|Title||History-Based Recommendations to Guide Software Evolution|
|Project(s)||evolveIT: Evidence-Based Recommendations to Guide the Evolution of Component-Based Product Families, The Certus Centre (SFI)|
|Publication Type||Talks, invited|
|Year of Publication||2017|
|Location of Talk||Nara Institute of Science and Technology, Nara, Japan|
|Keywords||change impact analysis, evolutionary coupling, Regression testing, software recommendation systems, targeted association rule mining|
Any software system that is actually used needs to be constantly evolved. Changes are needed to fulfill shifting user requirements, keep a competitive advantage, adapt to changes in other software, and to fix the ever-present bugs. Knowledge about dependencies between system artifacts such as modules, methods and variables is essential for these software maintenance and software evolution tasks. Unfortunately, existing approaches to uncover such dependencies by means of static or dynamic program analysis are typically language-specific. Their application is thus largely restricted to homogeneous systems, which is a major drawback given the increasing heterogeneity in modern software systems.

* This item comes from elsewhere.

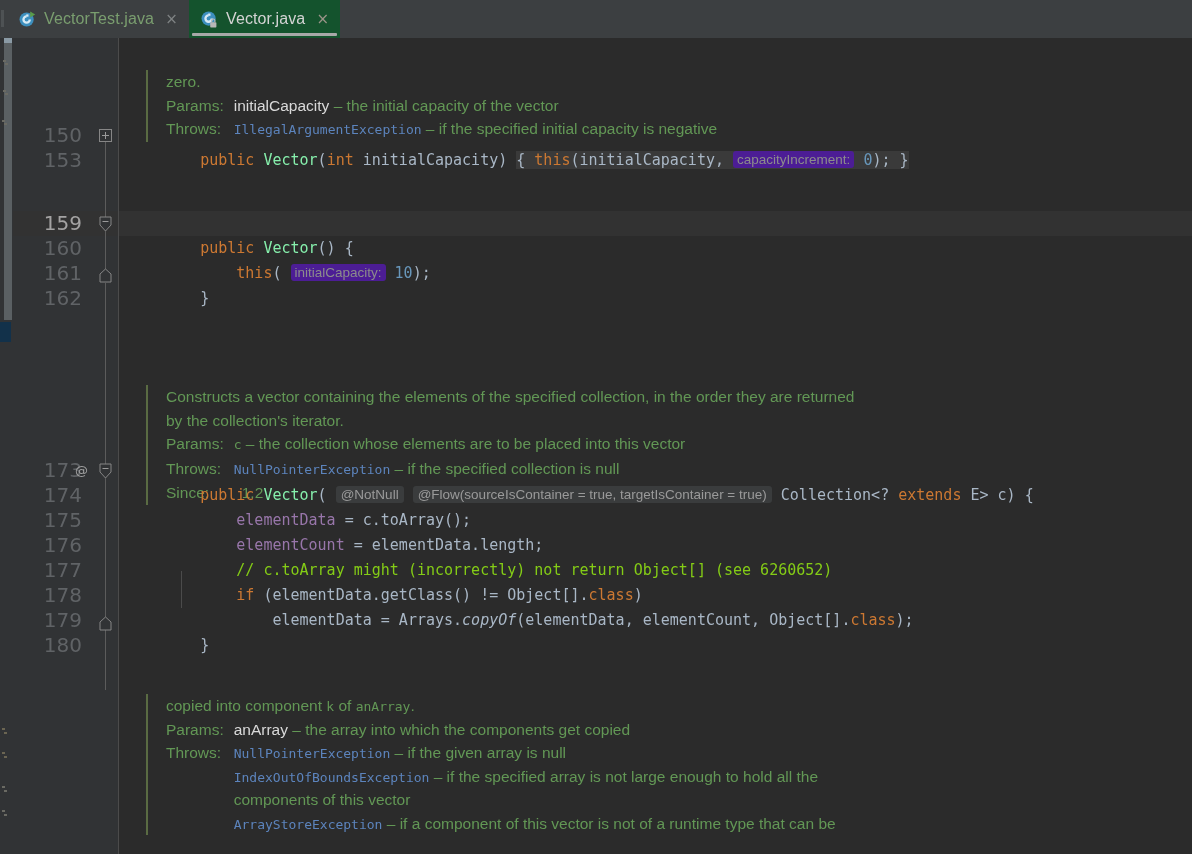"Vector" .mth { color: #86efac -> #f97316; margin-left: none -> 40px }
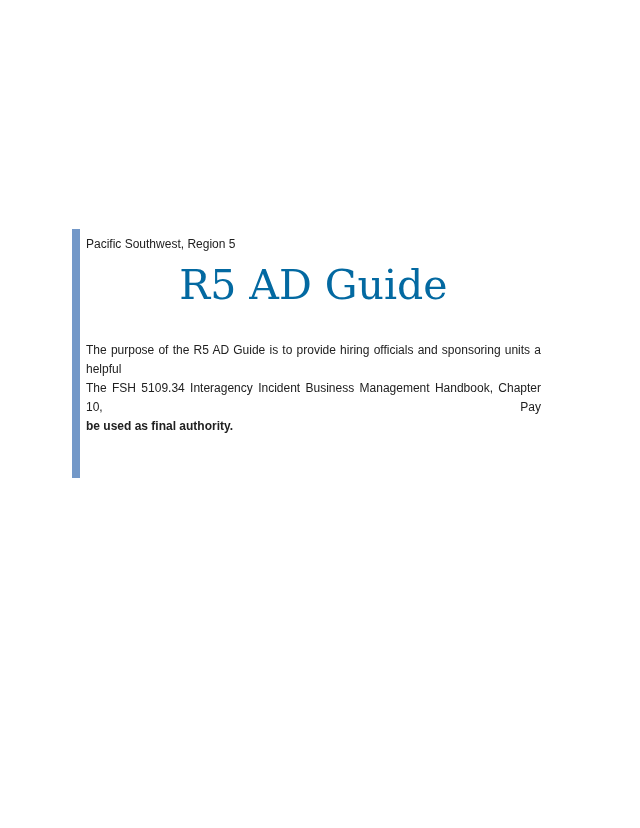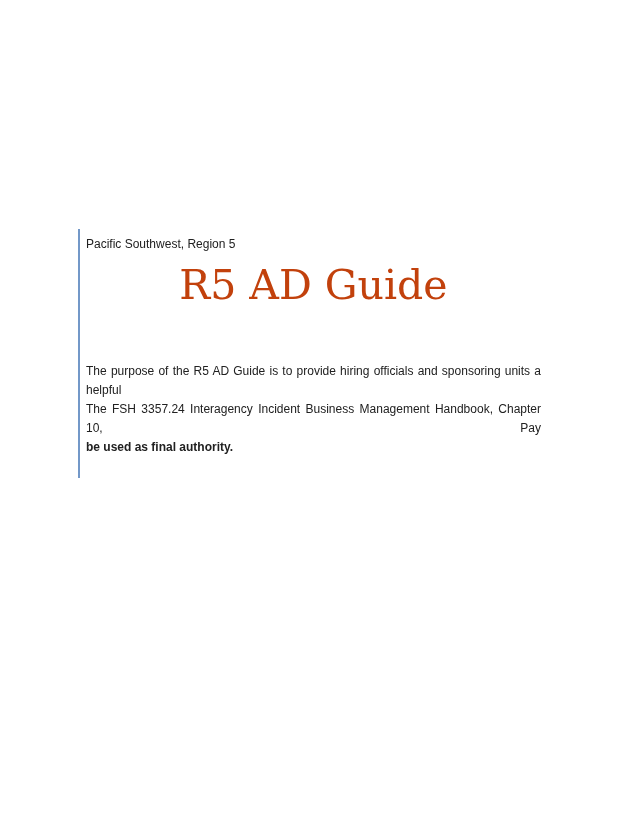"Pacific Southwest, Region 5" .cover-block { border-left: 2px solid #c2410c -> 8px solid #c2410c; left: 78px -> 72px }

In this talk, we will look at the alternative of using association rule mining, an unsupervised machine learning techniques that can be used to infer knowledge about the relationships between items in a data set. We use association rule mining to analyze the change history of a software system and uncover so called evolutionary coupling between its artifacts. One of the advantages of this approach is that it is language-agnostic, i.e. uncovering dependencies across artifacts written in different programming languages essentially comes for free.
We will explore how association rule mining can be used to derive evidence-based recommendations to guide software maintenance and evolution tasks. Examples include software change impact analysis, recommending related change during development, and conducting targeted regression testing. We survey the state-of-the-art, analyze why and where the applicability of existing techniques falls short, and discuss several avenues for improvement, including novel mining algorithms, methods for aggregating the evidence captured by individual rules, guidelines for selecting appropriate values for parameters of the mining algorithms. Finally, we discuss an approach aimed at reducing undesired developer interruptions using an automated classifier that predicts whether a change recommendation will be relevant to a developer.